__INPUT RECORDS__:
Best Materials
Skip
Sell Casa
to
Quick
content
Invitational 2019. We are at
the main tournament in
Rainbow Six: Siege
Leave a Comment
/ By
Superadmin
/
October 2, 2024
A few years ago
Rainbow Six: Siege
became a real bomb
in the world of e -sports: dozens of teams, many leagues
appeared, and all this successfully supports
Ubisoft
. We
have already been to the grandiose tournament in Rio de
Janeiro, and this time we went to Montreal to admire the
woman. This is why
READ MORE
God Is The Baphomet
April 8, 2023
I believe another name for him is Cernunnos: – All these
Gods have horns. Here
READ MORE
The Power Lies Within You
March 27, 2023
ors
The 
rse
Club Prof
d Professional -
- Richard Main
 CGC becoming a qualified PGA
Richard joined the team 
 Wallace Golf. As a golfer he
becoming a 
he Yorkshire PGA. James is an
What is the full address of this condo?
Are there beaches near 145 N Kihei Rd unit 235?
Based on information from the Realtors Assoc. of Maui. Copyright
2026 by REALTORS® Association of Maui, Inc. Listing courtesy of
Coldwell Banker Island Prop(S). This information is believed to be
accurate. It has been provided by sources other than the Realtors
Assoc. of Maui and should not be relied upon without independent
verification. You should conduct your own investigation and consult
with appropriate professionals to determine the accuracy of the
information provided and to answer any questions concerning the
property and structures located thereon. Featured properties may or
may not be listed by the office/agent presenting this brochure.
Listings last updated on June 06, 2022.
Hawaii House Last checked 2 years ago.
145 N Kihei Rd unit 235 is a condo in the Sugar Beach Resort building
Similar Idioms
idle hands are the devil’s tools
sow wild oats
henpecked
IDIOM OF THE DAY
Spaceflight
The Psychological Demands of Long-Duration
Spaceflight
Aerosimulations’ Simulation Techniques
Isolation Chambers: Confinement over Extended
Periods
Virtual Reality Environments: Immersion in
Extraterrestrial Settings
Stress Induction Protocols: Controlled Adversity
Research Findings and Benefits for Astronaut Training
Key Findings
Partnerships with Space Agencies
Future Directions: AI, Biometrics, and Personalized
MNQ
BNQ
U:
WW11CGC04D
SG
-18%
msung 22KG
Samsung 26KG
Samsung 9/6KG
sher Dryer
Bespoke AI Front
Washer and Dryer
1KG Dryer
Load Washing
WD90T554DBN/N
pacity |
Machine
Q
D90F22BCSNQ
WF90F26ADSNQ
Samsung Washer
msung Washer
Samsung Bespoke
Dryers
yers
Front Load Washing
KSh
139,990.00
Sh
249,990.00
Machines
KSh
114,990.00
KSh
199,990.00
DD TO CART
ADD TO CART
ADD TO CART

__EXERCISE DIRECTIONS__: Return all of the lines above unchanged, in the same order.

__ANSWER TO THE EXERCISE__:
Best Materials
Skip
Sell Casa
to
Quick
content
Invitational 2019. We are at
the main tournament in
Rainbow Six: Siege
Leave a Comment
/ By
Superadmin
/
October 2, 2024
A few years ago
Rainbow Six: Siege
became a real bomb
in the world of e -sports: dozens of teams, many leagues
appeared, and all this successfully supports
Ubisoft
. We
have already been to the grandiose tournament in Rio de
Janeiro, and this time we went to Montreal to admire the
woman. This is why
READ MORE
God Is The Baphomet
April 8, 2023
I believe another name for him is Cernunnos: – All these
Gods have horns. Here
READ MORE
The Power Lies Within You
March 27, 2023
ors
The 
rse
Club Prof
d Professional -
- Richard Main
 CGC becoming a qualified PGA
Richard joined the team 
 Wallace Golf. As a golfer he
becoming a 
he Yorkshire PGA. James is an
What is the full address of this condo?
Are there beaches near 145 N Kihei Rd unit 235?
Based on information from the Realtors Assoc. of Maui. Copyright
2026 by REALTORS® Association of Maui, Inc. Listing courtesy of
Coldwell Banker Island Prop(S). This information is believed to be
accurate. It has been provided by sources other than the Realtors
Assoc. of Maui and should not be relied upon without independent
verification. You should conduct your own investigation and consult
with appropriate professionals to determine the accuracy of the
information provided and to answer any questions concerning the
property and structures located thereon. Featured properties may or
may not be listed by the office/agent presenting this brochure.
Listings last updated on June 06, 2022.
Hawaii House Last checked 2 years ago.
145 N Kihei Rd unit 235 is a condo in the Sugar Beach Resort building
Similar Idioms
idle hands are the devil’s tools
sow wild oats
henpecked
IDIOM OF THE DAY
Spaceflight
The Psychological Demands of Long-Duration
Spaceflight
Aerosimulations’ Simulation Techniques
Isolation Chambers: Confinement over Extended
Periods
Virtual Reality Environments: Immersion in
Extraterrestrial Settings
Stress Induction Protocols: Controlled Adversity
Research Findings and Benefits for Astronaut Training
Key Findings
Partnerships with Space Agencies
Future Directions: AI, Biometrics, and Personalized
MNQ
BNQ
U:
WW11CGC04D
SG
-18%
msung 22KG
Samsung 26KG
Samsung 9/6KG
sher Dryer
Bespoke AI Front
Washer and Dryer
1KG Dryer
Load Washing
WD90T554DBN/N
pacity |
Machine
Q
D90F22BCSNQ
WF90F26ADSNQ
Samsung Washer
msung Washer
Samsung Bespoke
Dryers
yers
Front Load Washing
KSh
139,990.00
Sh
249,990.00
Machines
KSh
114,990.00
KSh
199,990.00
DD TO CART
ADD TO CART
ADD TO CART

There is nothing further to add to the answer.